Tuesday, July 28, 2009

Collected Thoughts 7-28-09

  • Apologies for the radio silence. Thursday afternoon I got an unfortunate phone call and had to fly back to Indianapolis that evening to be with my family. I just got back in town late last night. I was too occupied to internet.
  • I won't bore you with details of my life, but my Aunt Christine was a second mother to me for much of my childhood. My grandmother has now had to bury two of her children, which is two more children than a mother should ever have to bury.
  • Man, nobody does funerals like the Catholics. They deploy all five senses to lock you in, counting the communion: the visual iconography, the sounds of the music, the texture of the bread, the taste of the wine, and the smell of the flowers and incense. I don't aim to demean the spiritual value for believers (which is real), but objectively, it's brilliantly executed to keep the flock herded.
  • I can't decide what I want when I die: 1) to have my ashes converted into paint and have a scowling portrait of my visage hung in the hallway of an elementary school, 2) or this. I'm pretty sure I'd prefer no religious ceremony; I think it'd be cool if there was a two-hour "service" where people read passages from books and movies that reminded them of the relationship they had with me. Maybe a couple lectures from some college professors on basic principles I believed in or something. Whenever my flesh-husk ceases to be functional, I'd like my death to be a moment of teaching instead of a moment of grieving.
  • Last funeral thought: just before the funeral I realized just how fragile the vessels for our conscience really are. I was struck with grief when, while breaking into tears, my uncle wiped his eyes with his three-fingered hand; he'd lost the bottom two in a table saw accident some years ago. In the background I could hear my grandfather's respirator and the wheelchair motor of a family friend while next to me laid the body of my deceased aunt, multiple organs missing in an attempt to save her life from cancer. All around me were bodies, living and dead, who'd lost certain functions just by living.

    Soul or no soul, our conscience is kept in a delicate container whose wear-and-tear is inevitable. I understand perfectly well why most people seek comfort in the belief that this life is merely the first part of existence, because the lives we live are inhabited by peril at every turn. You (or just a part of "you") can go at any time. It's madness, really.

On a lighter note!
  • Commenter game! Name bands who have played with no founding members. (This was inspired by the Mae Shi interwebs drama last week) I'll start: Rockapella!
  • I'm hearing a rumor that Little Radio Summer Camp may happen after all, in August.
  • Murs and the guy who runs the Devils Due comic company are forming a "comic-culture authority". That's interesting. With superheroes being the 21st century American cowboy, I suppose it was inevitable. When you're talking about merging superheroes, hip-hop, and videogames you're talking about uniting the three most prominent cultural touchstones of modern American youth. All it's missing is tabloid journalism, an omission that should not be reconsidered anyway.
  • Mark Millian is sniffing around something big. Personally, I believe in 5-10 years that all middle-class and higher peoples will own 1) a smart phone and 2) a computer tablet about the size of a small laptop.

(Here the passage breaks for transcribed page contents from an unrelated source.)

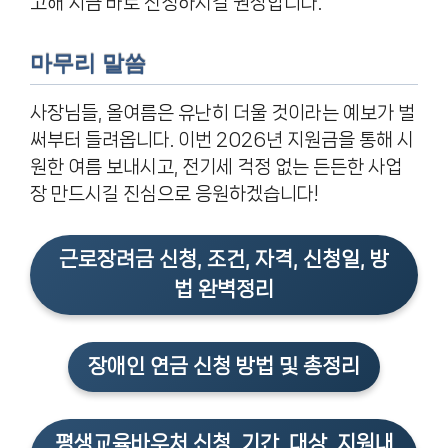
고해 지금 바로 신청하시길 권장합니다.
마무리 말씀
사장님들, 올여름은 유난히 더울 것이라는 예보가 벌
써부터 들려옵니다. 이번 2026년 지원금을 통해 시
원한 여름 보내시고, 전기세 걱정 없는 든든한 사업
장 만드시길 진심으로 응원하겠습니다!
근로장려금 신청, 조건, 자격, 신청일, 방
법 완벽정리
장애인 연금 신청 방법 및 총정리
평생교육바우처 신청, 기간, 대상, 지원내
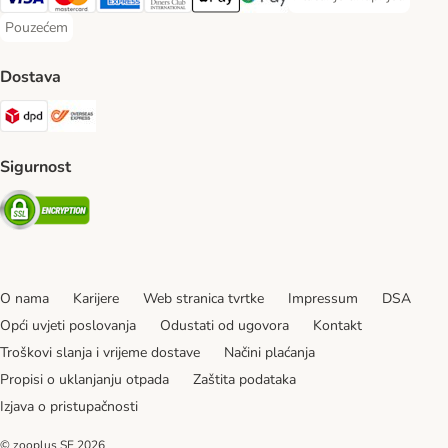
Plaćanje unaprijed Paym
Visa Payment Method
MasterCard Payment Method
American Express Payment Method
Diners Club Payment Method
Payment Method
Google pay Payment Method
Pouzećem
Pouzećem Payment Method
Dostava
DPD Shipping Method
Overseas Shipping Method
Sigurnost
Security
O nama
Karijere
Web stranica tvrtke
Impressum
DSA
Opći uvjeti poslovanja
Odustati od ugovora
Kontakt
Troškovi slanja i vrijeme dostave
Načini plaćanja
Propisi o uklanjanju otpada
Zaštita podataka
Izjava o pristupačnosti
© zooplus SE
2026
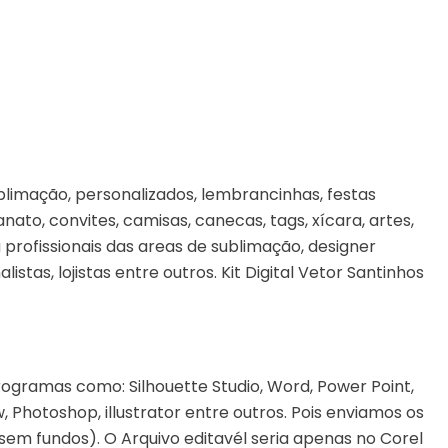
limação, personalizados, lembrancinhas, festas
sanato, convites, camisas, canecas, tags, xícara, artes,
profissionais das areas de sublimação, designer
alistas, lojistas entre outros. Kit Digital Vetor Santinhos
rogramas como: Silhouette Studio, Word, Power Point,
 Photoshop, illustrator entre outros. Pois enviamos os
sem fundos). O Arquivo editavél seria apenas no Corel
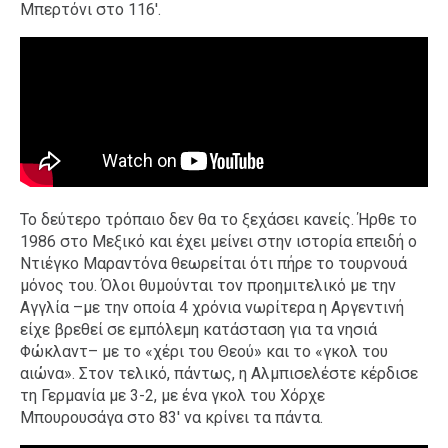
Μπερτόνι στο 116'.
Το δεύτερο τρόπαιο δεν θα το ξεχάσει κανείς. Ήρθε το
1986 στο Μεξικό και έχει μείνει στην ιστορία επειδή ο
Ντιέγκο Μαραντόνα θεωρείται ότι πήρε το τουρνουά
μόνος του. Όλοι θυμούνται τον προημιτελικό με την
Αγγλία –με την οποία 4 χρόνια νωρίτερα η Αργεντινή
είχε βρεθεί σε εμπόλεμη κατάσταση για τα νησιά
Φώκλαντ– με το «χέρι του Θεού» και το «γκολ του
αιώνα». Στον τελικό, πάντως, η Αλμπισελέστε κέρδισε
τη Γερμανία με 3-2, με ένα γκολ του Χόρχε
Μπουρουσάγα στο 83' να κρίνει τα πάντα.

The tablet will travel to home and work for all sit-down business, while the smart phone will be our remote control to everything and a mobile link to our home networks. You won't have a desktop PC or Mac, you'll have a tablet / smartphone that will talk (wirelessly, of course) to the storage drives and multi-purpose monitors found in nearly every room.
  • At last, a word that describes me, spiritually: apatheist. It's perfect! It even has a pun in its name!
  • On healthcare reform: Anything that doesn't make the pharmas and insurers scream for mercy is plainly insufficient.

    Any time someone asks you "Do you really want socialized medicine?" the answer is "We already have incognito socialized medicine via emergency rooms. This will lower that cost."

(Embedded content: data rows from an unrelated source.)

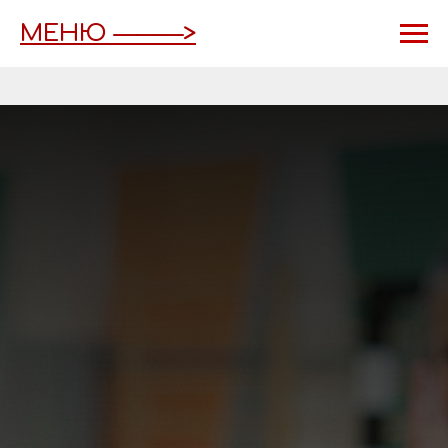
МЕНЮ ———>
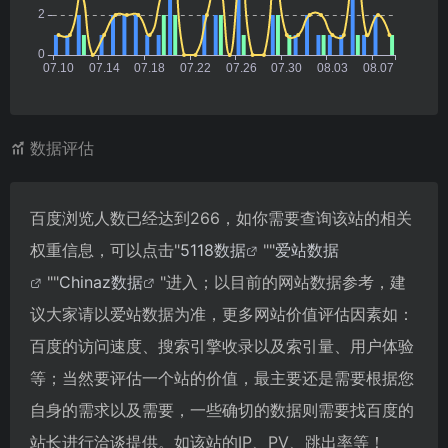
数据评估
百度浏览人数已经达到266，如你需要查询该站的相关
权重信息，可以点击"
5118数据
""
爱站数据
""
Chinaz数据
"进入；以目前的网站数据参考，建
议大家请以爱站数据为准，更多网站价值评估因素如：
百度的访问速度、搜索引擎收录以及索引量、用户体验
等；当然要评估一个站的价值，最主要还是需要根据您
自身的需求以及需要，一些确切的数据则需要找百度的
站长进行洽谈提供。如该站的IP、PV、跳出率等！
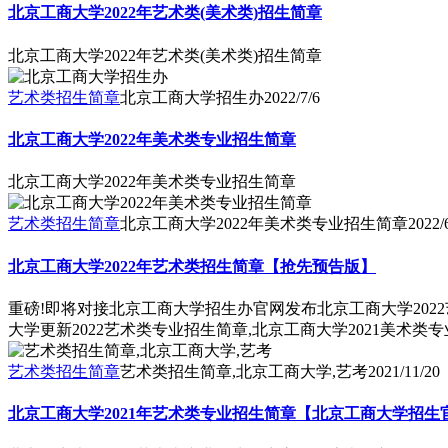
北京工商大学2022年艺术类(美术类)招生简章
北京工商大学2022年艺术类(美术类)招生简章
艺术类招生简章
北京工商大学招生办
2022/7/6
北京工商大学2022年美术类专业招生简章
北京工商大学2022年美术类专业招生简章
艺术类招生简章
北京工商大学2022年美术类专业招生简章
2022/
北京工商大学2022年艺术类招生简章【抢先预告版】
重磅!即将对接北京工商大学招生办官网发布北京工商大学2022
大学更新2022艺术类专业招生简章,北京工商大学2021美术
艺术类招生简章
艺术类招生简章,北京工商大学,艺考
2021/11/20
北京工商大学2021年艺术类专业招生简章【北京工商大学招生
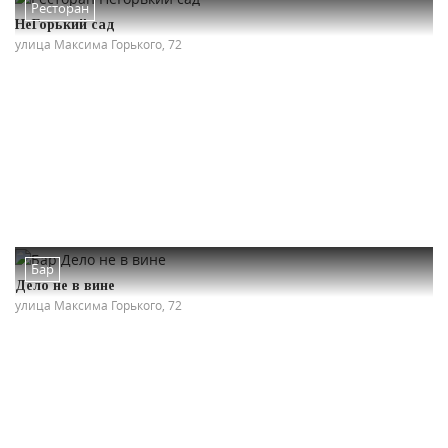
Ресторан
НеГорький сад
улица Максима Горького, 72
Бар
Дело не в вине
улица Максима Горького, 72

    Any time someone asks you "Do you really want the government to run your healthcare?" the correct answer is "I prefer elected officials who are accountable to me be in charge of my healthcare instead of private citizens with a profit motive whom I've never met". The premise that today healthcare is determined by patient and doctor is a false one.

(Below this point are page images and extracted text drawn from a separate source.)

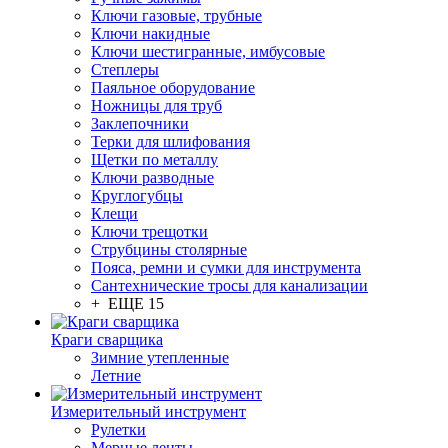
Ключи газовые, трубные
Ключи накидные
Ключи шестигранные, имбусовые
Степлеры
Паяльное оборудование
Ножницы для труб
Заклепочники
Терки для шлифования
Щетки по металлу
Ключи разводные
Круглогубцы
Клещи
Ключи трещотки
Струбцины столярные
Пояса, ремни и сумки для инструмента
Сантехнические тросы для канализации
+ ЕЩЕ 15
Краги сварщика
Зимние утепленные
Летние
Измерительный инструмент
Рулетки
Мерные ленты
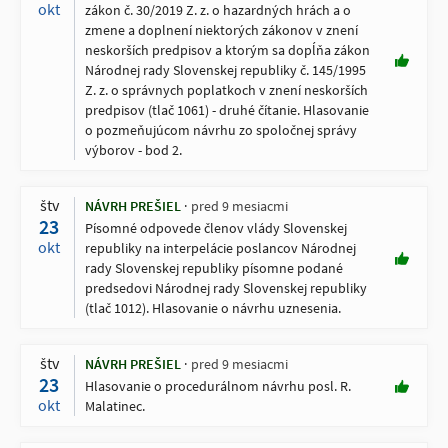
okt
zákon č. 30/2019 Z. z. o hazardných hrách a o
zmene a doplnení niektorých zákonov v znení
neskorších predpisov a ktorým sa dopĺňa zákon
Národnej rady Slovenskej republiky č. 145/1995
Z. z. o správnych poplatkoch v znení neskorších
predpisov (tlač 1061) - druhé čítanie. Hlasovanie
o pozmeňujúcom návrhu zo spoločnej správy
výborov - bod 2.
štv
NÁVRH PREŠIEL
pred 9 mesiacmi
23
Písomné odpovede členov vlády Slovenskej
okt
republiky na interpelácie poslancov Národnej
rady Slovenskej republiky písomne podané
predsedovi Národnej rady Slovenskej republiky
(tlač 1012). Hlasovanie o návrhu uznesenia.
štv
NÁVRH PREŠIEL
pred 9 mesiacmi
23
Hlasovanie o procedurálnom návrhu posl. R.
okt
Malatinec.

    Doctors and hospitals are not the problem, they're hamstringed too. Patients are not the problem. The profit motive interfering with a moral imperative is the problem. This needs to be said over and over until the knuckleheads get it.
  • I fully expect the Democrats to pass and Obama to sign an insufficient bill. The industry lobbyists are behind the "blue dog" hold-outs. Millions in contributions, usually through smaller companies owned by the large ones. Sneaky fucks and the knuckleheads who cow to them.